Enzians have an on-board JTAG controller (sometimes also called JTAG adapter or probe). It is brought out on the rear I/O panel of the machines as a USB type B connector. All the cluster machines' JTAG ports are connected to enzian-gateway which runs the Xilinx hardware server so the boards' scan chains can be accessed remotely. The JTAG cable IDs are listed on the cluster info page on the Enzian website. Be careful when accessing JTAG to use the correct IDs. There is currently no mechanism that ensures you access only JTAG ports of machines that you have reserved.
Scan Chain
There are several devices on the Enzian boards that have JTAG (cf. schematics p117). Some of them can be put in the USB scan chain:
- CPU
- FPGA
- BMC
- Phys for CPU ethernet
They all also have their dedicated JTAG headers. Additionally there are population options for JTAG headers for both the CPUs and FPGAs PCI connector and the FMC connector. Each device should only be accessed either through the USB scan chain or the dedicated header as they are electrically connected and JTAG does not have any arbitration.
There is a set of jumpers for each device that can be put in the USB scan chain to configure whether it is in the scan chain or bypassed. How the jumpers need to be configured for each of them is labelled on the board. It is important that each device is configured either in bypass or connected mode as otherwise the scan chain might be interrupted and will not work.
The current default configuration is to have only the FPGA in the scan chain. See below in the FPGA and BMC sections of why that is.
CPU
The CPU has an additional jumper to select which test access controller (TAP) is selected on the chip. There are three options:
- CPU: We think this is for boundary scan
- DAP: Arm debug access port
- USB: We think this is for boundary scan of the on-chip USB controller
These jumpers control to which TAP the test reset signal (TRST) from the dedicated header is wired. There are pull-down resistors on the board that keep the TAPs in reset. To pull them out of reset the JTAG controller needs to pull TRST high. The TAPs on the CPU are not wired to form a scan chain put just share the signale, so only one of them can be active at any given time.
Debug access
We are currently investigating how to enable bare metal debugging on Enzian via the CPUs JTAG port. We can currently do this on the machine in our lab with the following steps:
- Set the CPU's TRST select jumper to the DAP position
- Configure the scan chain to bypass the CPU
- Connect the hardware debugger to the CPU's dedicated JTAG header
- In Arm-DS create a debug connection using ThunderX-r2 AP0 when selecting the target
- Use the debugger
We have failed in the past to get this to work on other machines. It remains to be tested if that was due to incorrect setup or e.g. electrical issues with other machines (a candidate could be high capacitance and therefore residual voltage on the 3.3V rail that provides the reference voltage for the JTAG header).

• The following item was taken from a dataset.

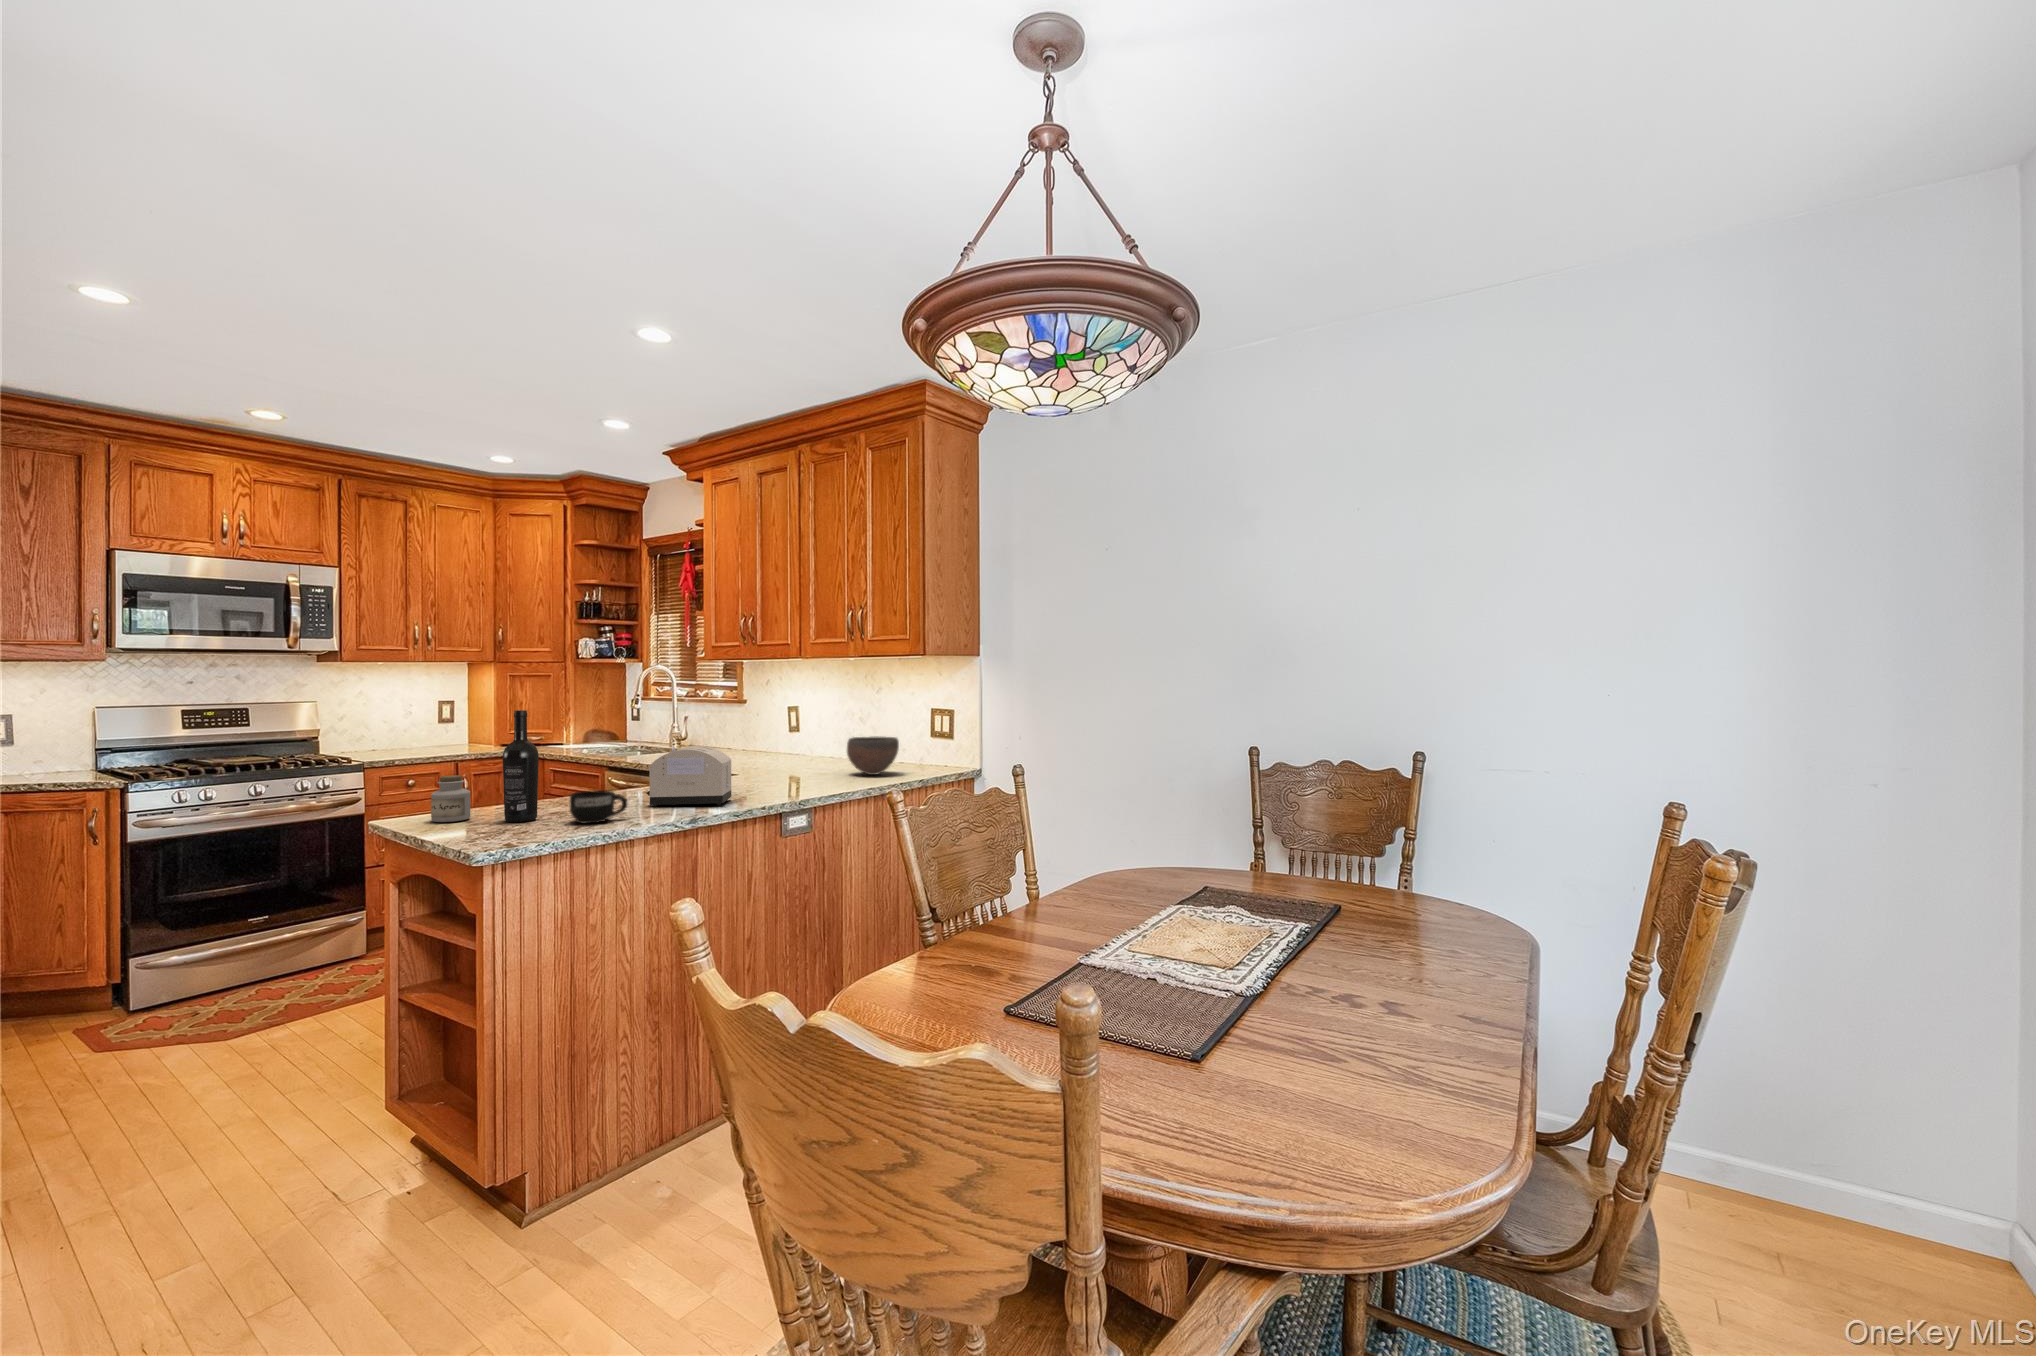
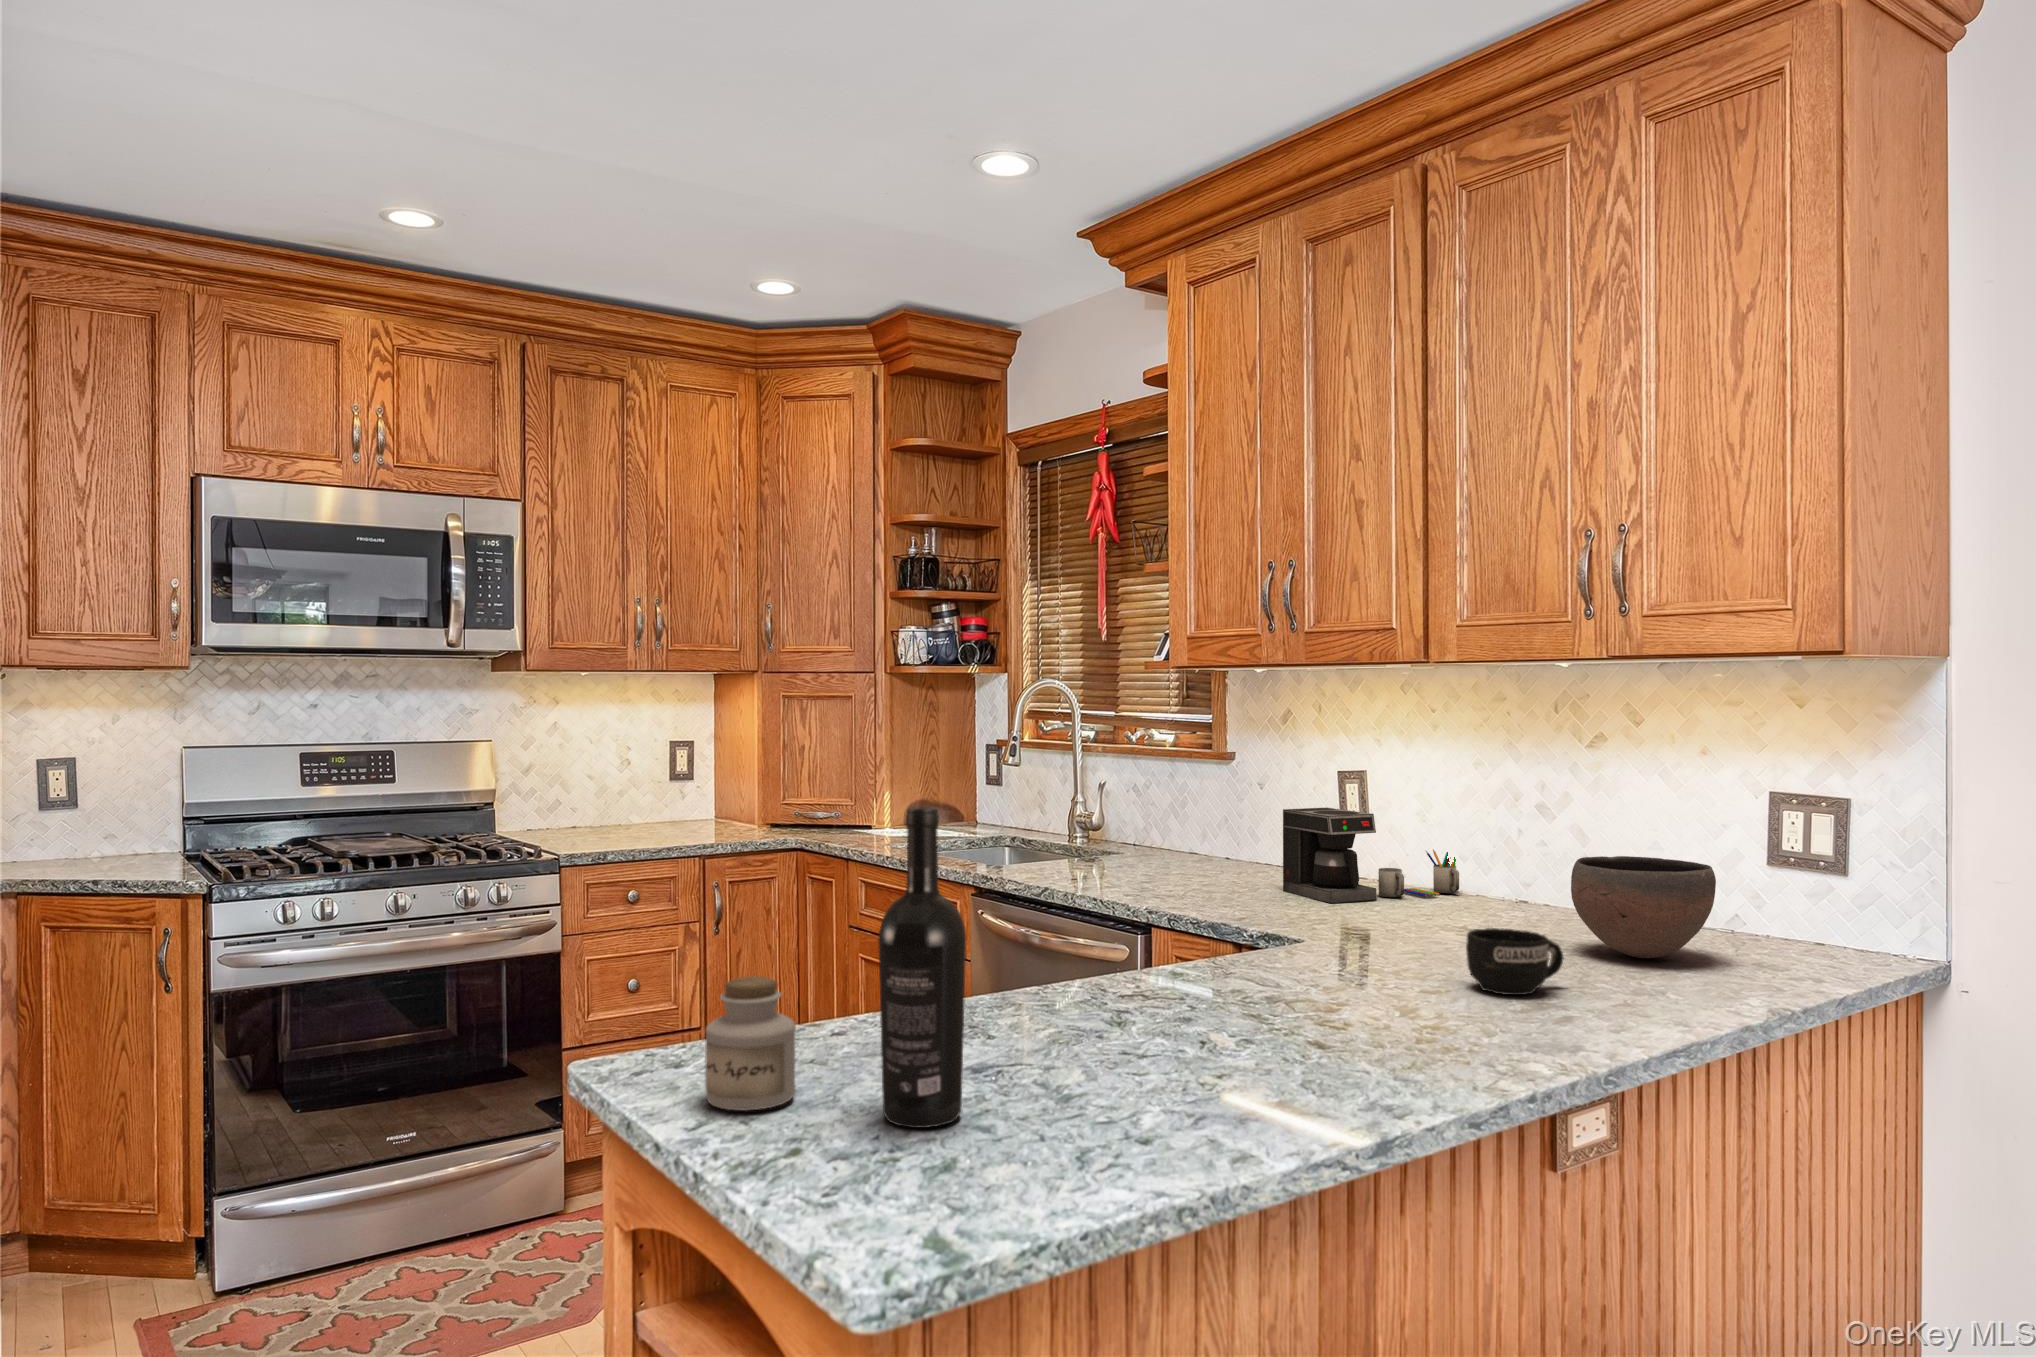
coffee maker: none [753,724,835,765] -> present [1283,808,1459,903]
toaster: present [646,746,731,807] -> none [1206,896,1419,1082]
mug: present [570,790,627,823] -> present [1466,928,1564,995]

We are currently investigating how to get debug access to the CPU with the on-board JTAG controller.
FPGA
Currently the FPGA on Enzian is programmed through its JTAG port which is why the FPGA needs to be on the on-board scan chain. The FPGA's TAP runs at 1.8V while the rest of the board's scan chain runs on 3.3V. The level shifter between the FPGA's TAP and the rest of the scan chain uses a non-standby rail for its 1.8V reference voltage. This means that the scan chain is interrupted while this voltage rail is off and JTAG doesn't work for any devices on the chain without powering the rail.
BMC
In addition to the basic JTAG signals that are needed to communicate with the TAP the BMC is also connected to the system reset signal (SRST) of the on-board JTAG controller. This connection is hard-wired and not controlled by the bypass jumpers for the BMC. This means that the BMC can be soft-reset by briefly pulling SRST low even if it is bypassed on the on-board scan chain or the scan chain is interrupted. This can e.g. be done with JTAG sequences in the Xilinx System Debugger (XSDB). There is a script that does that.
Some Xilinx tools are known to add reset breakpoints to all processor targets they see on a hardware server. So connecting one of these tools to the hardware server on enzian-gateway will add these breakpoints to all BMCs that are visible on their scan chain. With the above issue with the FPGA's level shifter this can lead to the BMC getting stuck at boot: Rebooting the BMC will turn off all non-standby rails, therefore interrupting the scan chain making it impossible to clear the reset breakpoint. Resetting the BMC through SRST is not enough to clear the breakpoint. The only way to recover the machine is to power cycle it. This is why we chose to not have the BMC on the scan chain by default.